Fifteen years ago, Abu Ali was thrilled to see American soldiers enter Baghdad. “The tyrant is finished,” he remembers saying, imagining a bright future for Iraq without Saddam Hussein.
But the years that followed have brought only misery, he said, looking at photos of three of his sons killed in attacks in the ensuing chaos.
After the US-led invasion of 2003, Iraq, freed from nearly a quarter century of dictatorship, descended into violence.
Sectarian clashes and jihadist attacks divided families and killed tens of thousands of people, leaving behind wounds that have yet to heal and a lagging economy.
In July 2007, Abu Ali’s eldest son, 18 at the time, was killed when a car bomb hit a busy street in Baghdad’s Karrada neighborhood.
He had been selling watermelons to passers-by trying to escape the summer heat.
Six years later almost to the day, the taxi driver’s two younger sons, Alaa, 23, and Abbas, 17, were also killed in an attack.
The losses are written in deep lines along his face, aged well beyond his 61 years.
Abu Ali used to dream of lives for his children that would be better than his own, but now he only visits them at the cemetery.
“I go to their graves every week, I feel like they’re sitting near me,” he said, wearing a white scarf and a traditional beige robe.
Abu Ali’s hopes for a brighter future have faded. “The situation does not bode well… no one thinks of the people,” he said. “The parties only seek to win seats.”

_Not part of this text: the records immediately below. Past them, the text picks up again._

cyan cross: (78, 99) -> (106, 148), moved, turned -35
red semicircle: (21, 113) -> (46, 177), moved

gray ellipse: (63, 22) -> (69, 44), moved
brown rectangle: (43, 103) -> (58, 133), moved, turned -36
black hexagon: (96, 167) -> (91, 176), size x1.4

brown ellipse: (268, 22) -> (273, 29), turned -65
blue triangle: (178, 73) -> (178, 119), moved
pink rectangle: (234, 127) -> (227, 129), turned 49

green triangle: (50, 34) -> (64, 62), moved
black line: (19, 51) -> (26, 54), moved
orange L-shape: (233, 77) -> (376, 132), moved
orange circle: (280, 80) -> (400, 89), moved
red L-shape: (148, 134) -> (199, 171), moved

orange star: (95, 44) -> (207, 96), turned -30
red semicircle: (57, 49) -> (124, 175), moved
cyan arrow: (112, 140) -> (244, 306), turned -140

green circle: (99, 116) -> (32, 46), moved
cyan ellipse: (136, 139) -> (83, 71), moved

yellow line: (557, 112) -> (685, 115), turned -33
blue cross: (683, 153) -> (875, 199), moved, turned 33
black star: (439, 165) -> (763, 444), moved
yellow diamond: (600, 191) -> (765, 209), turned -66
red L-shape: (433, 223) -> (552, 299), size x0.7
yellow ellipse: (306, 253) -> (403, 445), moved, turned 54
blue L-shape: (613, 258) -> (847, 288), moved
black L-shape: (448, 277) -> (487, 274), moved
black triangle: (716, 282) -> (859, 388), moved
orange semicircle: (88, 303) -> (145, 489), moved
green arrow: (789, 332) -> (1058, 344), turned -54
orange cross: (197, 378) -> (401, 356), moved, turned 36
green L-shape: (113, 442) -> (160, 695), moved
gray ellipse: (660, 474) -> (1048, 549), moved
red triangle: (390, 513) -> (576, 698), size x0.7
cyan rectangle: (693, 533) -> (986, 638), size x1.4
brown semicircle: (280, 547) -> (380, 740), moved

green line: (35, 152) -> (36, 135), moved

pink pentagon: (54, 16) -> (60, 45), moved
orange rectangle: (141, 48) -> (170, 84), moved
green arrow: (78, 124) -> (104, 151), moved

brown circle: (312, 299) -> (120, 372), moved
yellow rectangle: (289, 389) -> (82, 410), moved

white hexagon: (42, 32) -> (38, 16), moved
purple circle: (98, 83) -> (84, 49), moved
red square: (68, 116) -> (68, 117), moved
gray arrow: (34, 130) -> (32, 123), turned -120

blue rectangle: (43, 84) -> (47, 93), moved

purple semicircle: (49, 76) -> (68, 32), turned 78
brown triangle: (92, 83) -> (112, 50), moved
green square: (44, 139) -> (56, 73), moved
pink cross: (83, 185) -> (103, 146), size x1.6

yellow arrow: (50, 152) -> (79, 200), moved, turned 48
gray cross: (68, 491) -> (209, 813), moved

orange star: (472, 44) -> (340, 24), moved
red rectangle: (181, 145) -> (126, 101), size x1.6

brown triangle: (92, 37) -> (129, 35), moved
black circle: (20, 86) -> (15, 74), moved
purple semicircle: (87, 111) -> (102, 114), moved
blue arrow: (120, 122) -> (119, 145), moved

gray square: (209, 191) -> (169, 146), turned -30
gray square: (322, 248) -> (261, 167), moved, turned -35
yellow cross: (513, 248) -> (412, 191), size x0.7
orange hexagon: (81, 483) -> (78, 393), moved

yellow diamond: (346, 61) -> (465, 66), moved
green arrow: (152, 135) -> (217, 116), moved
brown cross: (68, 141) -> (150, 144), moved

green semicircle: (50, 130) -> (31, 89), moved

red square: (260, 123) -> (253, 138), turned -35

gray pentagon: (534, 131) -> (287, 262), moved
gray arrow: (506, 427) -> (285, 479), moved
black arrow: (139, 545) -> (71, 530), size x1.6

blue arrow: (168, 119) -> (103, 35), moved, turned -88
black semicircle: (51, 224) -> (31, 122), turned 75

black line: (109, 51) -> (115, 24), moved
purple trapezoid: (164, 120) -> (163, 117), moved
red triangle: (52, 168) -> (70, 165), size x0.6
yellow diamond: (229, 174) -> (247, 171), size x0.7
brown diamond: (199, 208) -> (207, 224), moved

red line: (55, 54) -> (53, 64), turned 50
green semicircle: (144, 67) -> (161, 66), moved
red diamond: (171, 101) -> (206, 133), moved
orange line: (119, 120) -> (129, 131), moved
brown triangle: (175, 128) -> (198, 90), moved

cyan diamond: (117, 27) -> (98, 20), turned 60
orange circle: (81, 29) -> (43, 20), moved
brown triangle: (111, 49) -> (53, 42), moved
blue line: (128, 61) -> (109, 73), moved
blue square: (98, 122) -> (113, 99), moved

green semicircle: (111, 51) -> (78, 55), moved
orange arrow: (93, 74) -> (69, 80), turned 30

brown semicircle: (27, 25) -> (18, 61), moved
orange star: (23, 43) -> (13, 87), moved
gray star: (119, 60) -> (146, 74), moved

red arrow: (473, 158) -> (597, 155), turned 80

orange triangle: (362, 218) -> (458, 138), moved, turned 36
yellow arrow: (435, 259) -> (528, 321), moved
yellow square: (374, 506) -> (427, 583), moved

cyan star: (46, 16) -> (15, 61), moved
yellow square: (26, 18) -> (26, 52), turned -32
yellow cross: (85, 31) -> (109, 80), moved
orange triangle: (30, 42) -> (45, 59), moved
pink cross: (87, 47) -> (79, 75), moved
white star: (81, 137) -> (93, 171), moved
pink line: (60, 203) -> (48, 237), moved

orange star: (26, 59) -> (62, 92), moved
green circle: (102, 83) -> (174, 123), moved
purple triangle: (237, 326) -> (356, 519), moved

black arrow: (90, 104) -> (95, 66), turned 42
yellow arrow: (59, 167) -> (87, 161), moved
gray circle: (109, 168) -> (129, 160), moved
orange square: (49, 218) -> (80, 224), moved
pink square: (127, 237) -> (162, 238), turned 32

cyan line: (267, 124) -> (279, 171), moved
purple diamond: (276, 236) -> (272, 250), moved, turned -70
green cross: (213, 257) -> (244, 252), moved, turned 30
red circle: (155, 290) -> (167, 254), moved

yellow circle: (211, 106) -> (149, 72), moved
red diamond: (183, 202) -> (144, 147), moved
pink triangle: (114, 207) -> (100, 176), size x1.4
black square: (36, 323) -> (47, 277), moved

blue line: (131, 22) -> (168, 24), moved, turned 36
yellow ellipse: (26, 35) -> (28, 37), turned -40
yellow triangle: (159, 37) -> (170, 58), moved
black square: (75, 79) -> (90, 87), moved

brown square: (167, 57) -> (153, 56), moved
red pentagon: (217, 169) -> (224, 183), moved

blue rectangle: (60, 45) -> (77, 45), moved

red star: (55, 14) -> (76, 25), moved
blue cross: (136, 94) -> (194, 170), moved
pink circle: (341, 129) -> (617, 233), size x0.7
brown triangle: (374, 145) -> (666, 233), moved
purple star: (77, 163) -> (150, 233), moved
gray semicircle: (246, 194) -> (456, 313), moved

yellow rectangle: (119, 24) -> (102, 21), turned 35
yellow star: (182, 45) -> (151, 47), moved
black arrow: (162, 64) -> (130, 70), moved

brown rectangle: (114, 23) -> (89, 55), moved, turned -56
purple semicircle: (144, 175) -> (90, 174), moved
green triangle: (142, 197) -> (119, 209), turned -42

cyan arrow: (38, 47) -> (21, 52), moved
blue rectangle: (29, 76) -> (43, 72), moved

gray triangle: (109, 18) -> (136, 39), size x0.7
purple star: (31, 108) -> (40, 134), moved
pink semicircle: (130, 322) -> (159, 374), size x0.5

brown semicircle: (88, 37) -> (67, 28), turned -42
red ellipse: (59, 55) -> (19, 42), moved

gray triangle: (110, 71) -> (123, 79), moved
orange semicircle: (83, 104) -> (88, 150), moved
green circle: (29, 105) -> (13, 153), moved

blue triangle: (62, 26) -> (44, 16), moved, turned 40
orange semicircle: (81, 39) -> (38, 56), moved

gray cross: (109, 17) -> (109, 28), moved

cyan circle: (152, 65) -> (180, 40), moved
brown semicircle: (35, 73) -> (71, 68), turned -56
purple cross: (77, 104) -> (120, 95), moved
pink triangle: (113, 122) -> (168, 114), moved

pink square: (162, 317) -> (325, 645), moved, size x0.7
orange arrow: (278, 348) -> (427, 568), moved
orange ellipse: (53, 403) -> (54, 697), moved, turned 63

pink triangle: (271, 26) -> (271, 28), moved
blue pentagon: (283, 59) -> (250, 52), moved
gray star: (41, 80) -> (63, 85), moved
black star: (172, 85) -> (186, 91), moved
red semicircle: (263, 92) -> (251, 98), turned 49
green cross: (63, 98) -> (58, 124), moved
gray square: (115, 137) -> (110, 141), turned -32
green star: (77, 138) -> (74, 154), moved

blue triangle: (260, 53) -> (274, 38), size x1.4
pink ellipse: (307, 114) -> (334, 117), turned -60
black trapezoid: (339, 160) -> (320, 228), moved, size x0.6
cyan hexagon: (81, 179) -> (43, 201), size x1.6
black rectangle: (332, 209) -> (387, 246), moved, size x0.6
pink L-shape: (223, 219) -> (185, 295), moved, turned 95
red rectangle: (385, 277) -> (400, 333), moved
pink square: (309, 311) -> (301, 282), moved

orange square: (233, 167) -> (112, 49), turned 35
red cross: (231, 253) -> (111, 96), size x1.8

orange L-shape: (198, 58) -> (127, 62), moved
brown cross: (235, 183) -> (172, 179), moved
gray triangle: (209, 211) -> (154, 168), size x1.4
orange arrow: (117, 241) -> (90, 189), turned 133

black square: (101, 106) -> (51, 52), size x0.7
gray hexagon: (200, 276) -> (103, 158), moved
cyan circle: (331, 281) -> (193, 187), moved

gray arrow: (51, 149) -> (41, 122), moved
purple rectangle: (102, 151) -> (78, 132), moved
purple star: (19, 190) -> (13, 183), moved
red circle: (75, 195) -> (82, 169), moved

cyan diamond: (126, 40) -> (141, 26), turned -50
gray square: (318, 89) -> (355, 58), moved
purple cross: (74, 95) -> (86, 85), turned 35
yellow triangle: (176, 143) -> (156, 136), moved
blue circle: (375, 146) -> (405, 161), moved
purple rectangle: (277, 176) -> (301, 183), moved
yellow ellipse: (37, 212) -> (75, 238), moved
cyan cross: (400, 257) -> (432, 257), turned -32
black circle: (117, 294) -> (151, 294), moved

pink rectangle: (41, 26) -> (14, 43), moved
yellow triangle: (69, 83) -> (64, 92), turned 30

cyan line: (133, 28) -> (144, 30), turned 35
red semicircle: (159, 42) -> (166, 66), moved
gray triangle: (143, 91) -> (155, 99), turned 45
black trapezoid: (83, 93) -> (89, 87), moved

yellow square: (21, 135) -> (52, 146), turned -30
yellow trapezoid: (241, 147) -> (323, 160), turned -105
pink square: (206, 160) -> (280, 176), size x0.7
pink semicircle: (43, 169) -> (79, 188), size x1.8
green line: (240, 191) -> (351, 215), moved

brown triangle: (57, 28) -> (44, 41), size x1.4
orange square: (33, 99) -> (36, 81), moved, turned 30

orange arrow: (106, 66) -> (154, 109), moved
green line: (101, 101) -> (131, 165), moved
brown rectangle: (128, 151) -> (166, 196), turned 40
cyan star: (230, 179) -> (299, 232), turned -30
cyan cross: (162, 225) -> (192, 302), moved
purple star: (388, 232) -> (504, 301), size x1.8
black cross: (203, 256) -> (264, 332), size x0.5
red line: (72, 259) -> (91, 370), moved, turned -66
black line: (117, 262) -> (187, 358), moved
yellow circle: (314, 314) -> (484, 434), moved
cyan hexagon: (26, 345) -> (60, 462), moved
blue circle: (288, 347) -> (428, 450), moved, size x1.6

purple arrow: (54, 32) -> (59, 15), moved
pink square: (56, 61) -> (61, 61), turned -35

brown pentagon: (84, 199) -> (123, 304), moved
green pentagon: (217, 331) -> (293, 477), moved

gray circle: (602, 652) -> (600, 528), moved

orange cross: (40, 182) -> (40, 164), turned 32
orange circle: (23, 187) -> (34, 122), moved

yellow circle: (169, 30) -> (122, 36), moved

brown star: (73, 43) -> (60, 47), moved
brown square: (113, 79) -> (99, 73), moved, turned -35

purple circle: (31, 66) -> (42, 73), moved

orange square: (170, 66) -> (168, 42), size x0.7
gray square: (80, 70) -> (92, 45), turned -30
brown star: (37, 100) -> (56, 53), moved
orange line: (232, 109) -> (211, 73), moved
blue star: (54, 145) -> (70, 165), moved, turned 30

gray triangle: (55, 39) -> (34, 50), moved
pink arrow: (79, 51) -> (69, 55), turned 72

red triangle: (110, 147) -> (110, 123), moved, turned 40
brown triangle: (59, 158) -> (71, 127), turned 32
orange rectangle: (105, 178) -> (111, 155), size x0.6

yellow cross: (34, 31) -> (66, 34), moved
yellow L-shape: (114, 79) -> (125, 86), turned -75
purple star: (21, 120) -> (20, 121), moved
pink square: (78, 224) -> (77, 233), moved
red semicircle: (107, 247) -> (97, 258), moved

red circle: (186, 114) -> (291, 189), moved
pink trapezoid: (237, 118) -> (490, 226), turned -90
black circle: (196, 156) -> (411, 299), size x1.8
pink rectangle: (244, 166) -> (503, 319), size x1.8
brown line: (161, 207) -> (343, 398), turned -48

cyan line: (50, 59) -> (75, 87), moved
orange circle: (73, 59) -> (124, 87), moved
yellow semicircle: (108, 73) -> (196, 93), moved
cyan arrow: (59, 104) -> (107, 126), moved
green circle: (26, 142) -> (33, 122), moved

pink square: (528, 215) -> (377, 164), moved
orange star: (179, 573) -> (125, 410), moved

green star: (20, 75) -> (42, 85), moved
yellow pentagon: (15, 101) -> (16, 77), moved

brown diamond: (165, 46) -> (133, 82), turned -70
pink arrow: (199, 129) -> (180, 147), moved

Things were different before, said Qais Al-Sharea, a hairdresser in the capital.
“Saddam Hussein was the strong man, the one who controlled everything and scared the entire world with his chemical weapons,” he said.
Each morning, when he opened his salon in Al-Ferdous Square in the heart of Baghdad, the dictator’s colossal statue stood guard outside.
On April 9, 2003, Sharea, who had stayed at home that day, watched on television as US soldiers with an armored vehicle helped a crowd armed with a sledgehammer pull down the bronze statue in front of his shop.
“Baghdad fell when the statue fell,” he told AFP at the foot of the giant platform, now covered with rubble poorly hidden by crumpled sheet metal — the site of a construction project that has so far failed to take shape.
Sharea, 27 at the time, thought “like all young people” that Baghdad would soon be filled with nightclubs and restaurants.
“We (thought) we would travel the world,” he said.
But instead of progress and opening to the world, life in Iraq has turned into a case of “one step forward and five back,” said Sharea.
Mahmoud Othman, a 65-year-old Kurdish politician who served as a member of Iraq’s transitional leadership after Saddam’s fall, dreamed of a better tomorrow.
But if “the Americans had a plan to overthrow Saddam Hussein, they had no agenda for post-Saddam,” said Othman, who had been a Kurdish peshmerga fighter since the age of 18.
State institutions and Saddam’s all-powerful Baath Party were dismantled as opposition figures returned from exile.
But corruption and sectarian tensions — fueled by militias born in the security vacuum created by the dismantling of the security forces — flourished.
“We thought we’d have a federal and democratic system, but we’ve had sectarianism and chauvinism,” said Rauf Maaruf, leader of the Kurdish opposition party Goran.
Members of Iraq’s religious and ethnic minorities say they have paid the highest price for the past decade-and-a-half of chaos.
“Our country has been going through catastrophe after catastrophe,” said the Chaldean Catholic patriarch, Louis Raphael Sako, who has watched his community shrink.
Every institution has been affected, according to Abdel Salam Al-Samer, a 58-year-old university teacher for the past three decades.
“The situation in Iraq has deteriorated and so have our universities,” said Samer, who has seen political factions interfere in education and colleagues killed by militias.